Celebrating 53 Years of the Voting Rights Act

On August 6, 1965, President Lyndon Johnson signed into law the Voting Rights Act that prohibited racial discrimination in voting. It was a tremendous victory for democracy.

Yet, fifty-three years later Republicans are engaged in a shameful effort to restrict voting access telling lies about voter fraud (which remains extremely rare) and pushing laws to suppress turnout by Democratic-leaning groups, especially African Americans. It’s nothing less than an attack on democracy.

A MIT study in July 2017 found that 12 percent of the electorate in 2016 encountered problems voting. We should be concerned that the Supreme Court gutted the VRA in 2013 and we should be concerned that the Trump administration is closing civil rights offices and the Department of Justice is switching sides in voting rights cases.

Yet, if we want to fight barriers to voting, we need to vote! Democrats have a long and proud history of fighting for voting rights that continue to this day. The right to vote is fundamental. It is the right that protects and expands all other rights. It is the Democratic Party that will make it easier and more convenient to vote, not harder and more difficult.

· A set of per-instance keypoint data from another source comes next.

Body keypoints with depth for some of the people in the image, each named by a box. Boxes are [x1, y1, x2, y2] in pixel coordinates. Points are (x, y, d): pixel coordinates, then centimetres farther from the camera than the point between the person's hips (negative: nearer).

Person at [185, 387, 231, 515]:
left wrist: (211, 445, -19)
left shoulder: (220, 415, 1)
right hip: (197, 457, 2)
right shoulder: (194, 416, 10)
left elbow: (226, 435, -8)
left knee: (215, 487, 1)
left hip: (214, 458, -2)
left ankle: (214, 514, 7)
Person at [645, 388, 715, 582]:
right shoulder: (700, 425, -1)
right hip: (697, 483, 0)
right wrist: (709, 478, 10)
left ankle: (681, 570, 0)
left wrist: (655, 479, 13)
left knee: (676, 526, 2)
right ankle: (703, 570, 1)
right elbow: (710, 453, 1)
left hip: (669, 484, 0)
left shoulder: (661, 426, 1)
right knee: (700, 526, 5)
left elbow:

We must support Democratic candidates for attorney general, secretary of state, and state legislative seats along with candidates for national offices in order to protect our right to vote. The need becomes more critical as we face a Republican Party intent on destroying a right that many fought and bled to achieve.

Another way to celebrate this day is to vote “yes” in November on the proposed constitutional amendment that will restore voting rights to over 1.5 million Floridians.

Your vote can protect democracy. As Congressman and civil rights leader John Lewis says, “the vote is the most powerful nonviolent tool or instrument in a democratic society. We must use it.”